Supplied material

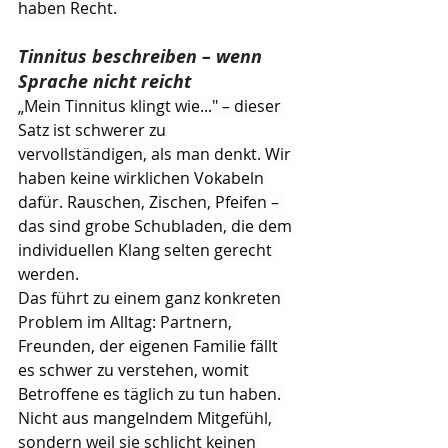
haben Recht.
Tinnitus beschreiben – wenn 
Sprache nicht reicht
„Mein Tinnitus klingt wie..." – dieser 
Satz ist schwerer zu 
vervollständigen, als man denkt. Wir 
haben keine wirklichen Vokabeln 
dafür. Rauschen, Zischen, Pfeifen – 
das sind grobe Schubladen, die dem 
individuellen Klang selten gerecht 
werden.
Das führt zu einem ganz konkreten 
Problem im Alltag: Partnern, 
Freunden, der eigenen Familie fällt 
es schwer zu verstehen, womit 
Betroffene es täglich zu tun haben. 
Nicht aus mangelndem Mitgefühl, 
sondern weil sie schlicht keinen 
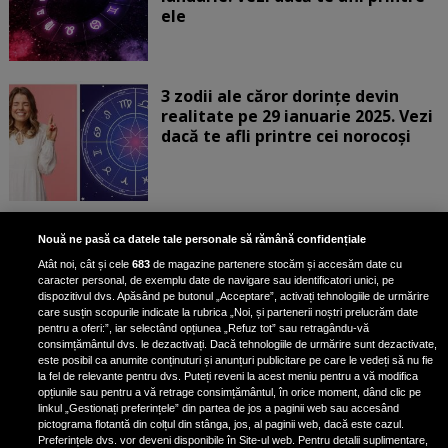
ele
3 zodii ale căror dorințe devin
realitate pe 29 ianuarie 2025. Vezi
dacă te afli printre cei norocoși
Horoscop marți, 28 ianuarie 2025.
Nouă ne pasă ca datele tale personale să rămână confidențiale
Daniela Simulescu, previziuni
Atât noi, cât și cele
683
de magazine partenere stocăm și accesăm date cu
pentru toate zodiile
caracter personal, de exemplu date de navigare sau identificatori unici, pe
dispozitivul dvs. Apăsând pe butonul „Acceptare”, activați tehnologiile de urmărire
Daniela Simulescu, astrolog DC...
care susțin scopurile indicate la rubrica „Noi, și partenerii noștri prelucrăm date
pentru a oferi:”, iar selectând opțiunea „Refuz tot” sau retragându-vă
consimțământul dvs. le dezactivați. Dacă tehnologiile de urmărire sunt dezactivate,
este posibil ca anumite conținuturi și anunțuri publicitare pe care le vedeți să nu fie
4 zodii primesc un semn puternic
la fel de relevante pentru dvs. Puteți reveni la acest meniu pentru a vă modifica
din partea Universului pe 28
opțiunile sau pentru a vă retrage consimțământul, în orice moment, dând clic pe
linkul „Gestionați preferințele” din partea de jos a paginii web sau accesând
ianuarie 2025. Vezi dacă te afli
pictograma flotantă din colțul din stânga, jos, al paginii web, dacă este cazul.
printre ele
Preferințele dvs. vor deveni disponibile în Site-ul web. Pentru detalii suplimentare,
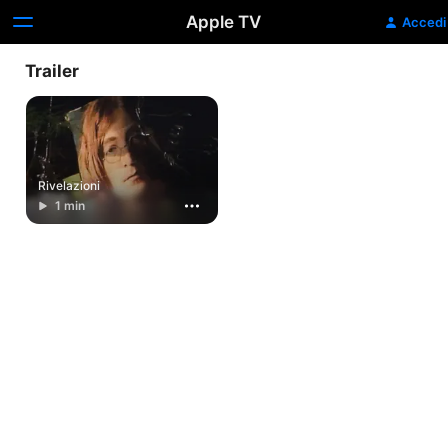
Apple TV
Accedi
Trailer
Rivelazioni
1 min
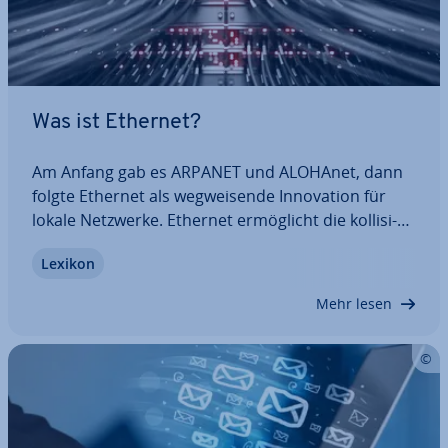
Was ist Ethernet?
Am Anfang gab es ARPANET und ALOHAnet, dann
folgte Ethernet als weg­wei­sen­de In­no­va­ti­on für
lokale Netzwerke. Ethernet er­mög­licht die kol­li­si­
ons­freie Ver­net­zung mehrerer Geräte über einen
Lexikon
ge­mein­sa­men Bus. So konnten damals erstmals
effizient Da­ten­pa­ke­te zwischen einzelnen
Mehr lesen
Geräten…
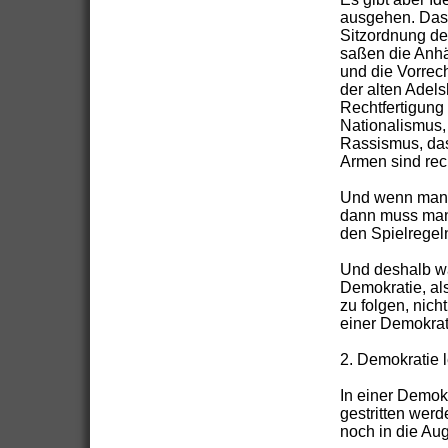
ausgehen. Das 
Sitzordnung de
saßen die Anhä
und die Vorrec
der alten Adels
Rechtfertigung 
Nationalismus,
Rassismus, das
Armen sind rec
Und wenn man f
dann muss man
den Spielregel
Und deshalb wa
Demokratie, als
zu folgen, nicht
einer Demokrati
2. Demokratie 
In einer Demok
gestritten wer
noch in die Au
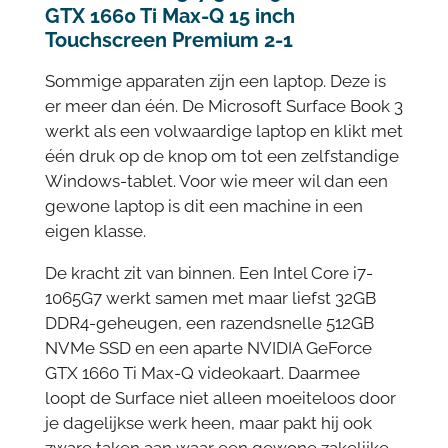
GTX 1660 Ti Max-Q 15 inch
Touchscreen Premium 2-1
Sommige apparaten zijn een laptop. Deze is
er meer dan één. De Microsoft Surface Book 3
werkt als een volwaardige laptop en klikt met
één druk op de knop om tot een zelfstandige
Windows-tablet. Voor wie meer wil dan een
gewone laptop is dit een machine in een
eigen klasse.
De kracht zit van binnen. Een Intel Core i7-
1065G7 werkt samen met maar liefst 32GB
DDR4-geheugen, een razendsnelle 512GB
NVMe SSD en een aparte NVIDIA GeForce
GTX 1660 Ti Max-Q videokaart. Daarmee
loopt de Surface niet alleen moeiteloos door
je dagelijkse werk heen, maar pakt hij ook
zware taken aan waar een gewone zakelijke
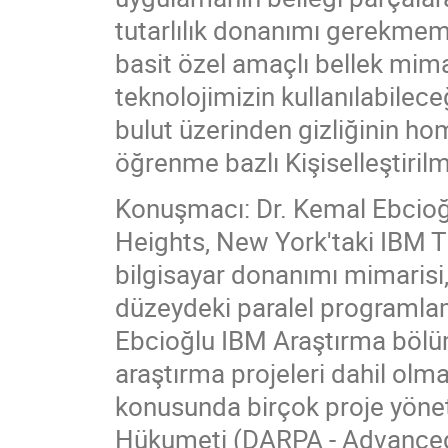
tutarlılık donanımı gerekmem
basit özel amaçlı bellek mima
teknolojimizin kullanılabilece
bulut üzerinden gizliğinin ho
öğrenme bazlı Kişiselleştiril
Konuşmacı: Dr. Kemal Ebcioğ
Heights, New York'taki IBM
bilgisayar donanımı mimarisi,
düzeydeki paralel programlama
Ebcioğlu IBM Araştırma bölü
araştırma projeleri dahil olma
konusunda birçok proje yönet
Hükumeti (DARPA - Advanced 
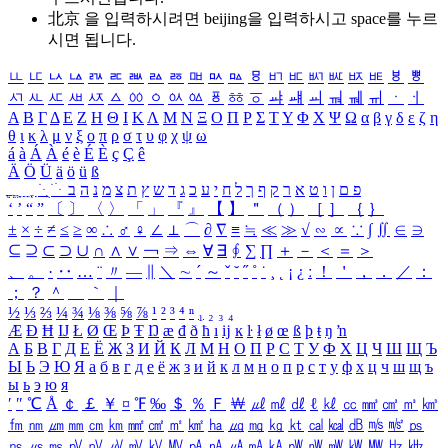
北京 을 입력하시려면
beijing
을 입력하시고 space를 누르
시면 됩니다.
ㅥ
ㅦ
ㅧ
ㅨ
ㅩ
ㅪ
ㅫ
ㅬ
ㅭ
ㅮ
ㅯ
ㅰ
ㅱ
ㅲ
ㅳ
ㅴ
ㅵ
ㅶ
ㅷ
ㅸ
ㅹ
ㅺ
ㅻ
ㅼ
ㅽ
ㅾ
ㅿ
ㆀ
ㆁ
ㆂ
ㆃ
ㆄ
ㆅ
ㆆ
ㆇ
ㆈ
ㆉ
ㆊ
ㆋ
ㆌ
ㆍ
ㆎ
Α
Β
Γ
Δ
Ε
Ζ
Η
Θ
Ι
Κ
Λ
Μ
Ν
Ξ
Ο
Π
Ρ
Σ
Τ
Υ
Φ
Χ
Ψ
Ω
α
β
γ
δ
ε
ζ
η
θ
ι
κ
λ
μ
ν
ξ
ο
π
ρ
σ
τ
υ
φ
χ
ψ
ω
á
à
Á
À
é
è
É
È
ç
Ç
ê
Ä
Ö
Ü
ä
ö
ü
ß
ְ
ֳ
ֲ
ֱ
ָ
ַ
ֵ
ֶ
ִ
ֹ
ּ
ֻ
ׂ
ׁ
ּ
ב
ה
נ
מ
צ
ת
ץ
ש
ד
ג
כ
ע
י
ח
ל
ך
ף
ק
ר
א
ט
ו
ן
ם
פ
‘
’
“
”
〔
〕
〈
〉
「
」
『
』
【
】
＂
（
）
［
］
｛
｝
±
×
÷
≠
≤
≥
∞
∴
♂
♀
∠
⊥
⌒
∂
∇
≡
≒
≪
≫
√
∽
∝
∵
∫
∬
∈
∋
⊆
⊇
⊂
⊃
∪
∩
∧
∨
￢
⇒
⇔
∀
∃
∮
∑
∏
＋
－
＜
＝
＞
、
。
·
‥
…
¨
〃
―
∥
＼
∼
´
～
ˇ
˘
˝
˚
˙
¸
˛
¡
¿
ː
！
＇
，
．
／
：
；
？
＾
＿
｀
｜
½
⅓
⅔
¼
¾
⅛
⅜
⅝
⅞
¹
²
³
⁴
ⁿ
₁
₂
₃
₄
Æ
Ð
Ħ
Ĳ
Ł
Ø
Œ
Þ
Ŧ
Ŋ
æ
đ
ð
ħ
ı
ĳ
ĸ
ŀ
ł
ø
œ
ß
þ
ŧ
ŋ
ŉ
А
Б
В
Г
Д
Е
Ё
Ж
З
И
Й
К
Л
М
Н
О
П
Р
С
Т
У
Ф
Х
Ц
Ч
Ш
Щ
Ъ
Ы
Ь
Э
Ю
Я
а
б
в
г
д
е
ё
ж
з
и
й
к
л
м
н
о
п
р
с
т
у
ф
х
ц
ч
ш
щ
ъ
ы
ь
э
ю
я
′
″
℃
Å
￠
￡
￥
¤
℉
‰
＄
％
Ｆ
￦
㎕
㎖
㎗
ℓ
㎘
㏄
㎣
㎤
㎥
㎦
㎙
㎚
㎛
㎜
㎝
㎞
㎟
㎠
㎡
㎢
㏊
㎍
㎎
㎏
㏏
㎈
㎉
㏈
㎧
㎨
㎰
㎱
㎲
㎳
㎴
㎵
㎶
㎷
㎸
㎹
㎀
㎁
㎂
㎃
㎄
㎺
㎻
㎽
㎾
㎿
㎐
㎑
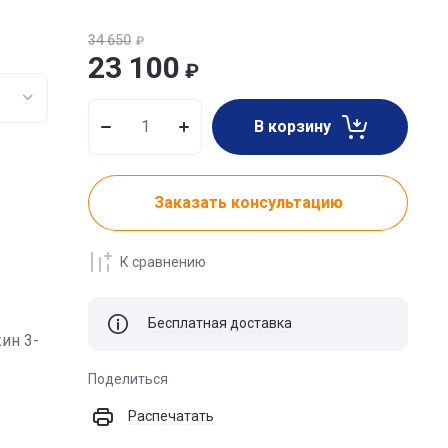
34 650
₽
23 100
₽
В корзину
Заказать консультацию
К сравнению
Бесплатная доставка
ин 3-
Поделиться
Распечатать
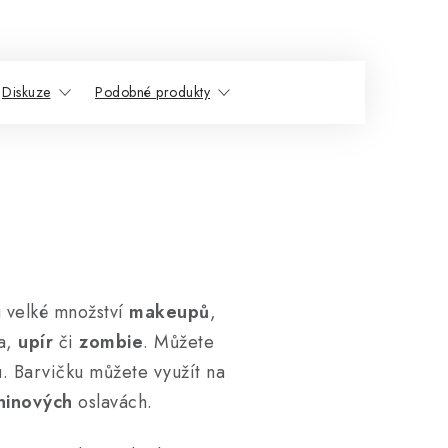
Diskuze
Podobné produkty
u velké množství
makeupů
,
a,
upír
či
zombie
. Můžete
u. Barvičku můžete využít na
ninových
oslavách.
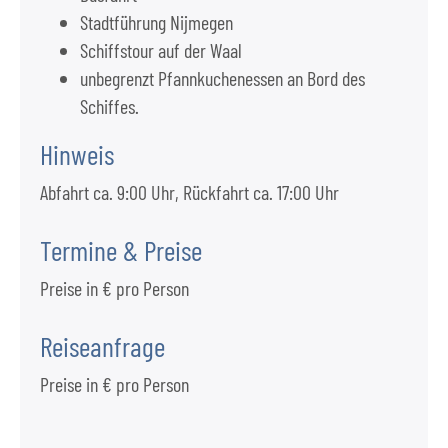
Stadtführung Nijmegen
Schiffstour auf der Waal
unbegrenzt Pfannkuchenessen an Bord des
Schiffes.
Hinweis
Abfahrt ca. 9:00 Uhr, Rückfahrt ca. 17:00 Uhr
Termine & Preise
Preise in € pro Person
Reiseanfrage
Preise in € pro Person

What you need to do
Based on the entries above, please count how many lines contain the string "sind", and reply with the figure only.

Answer box
2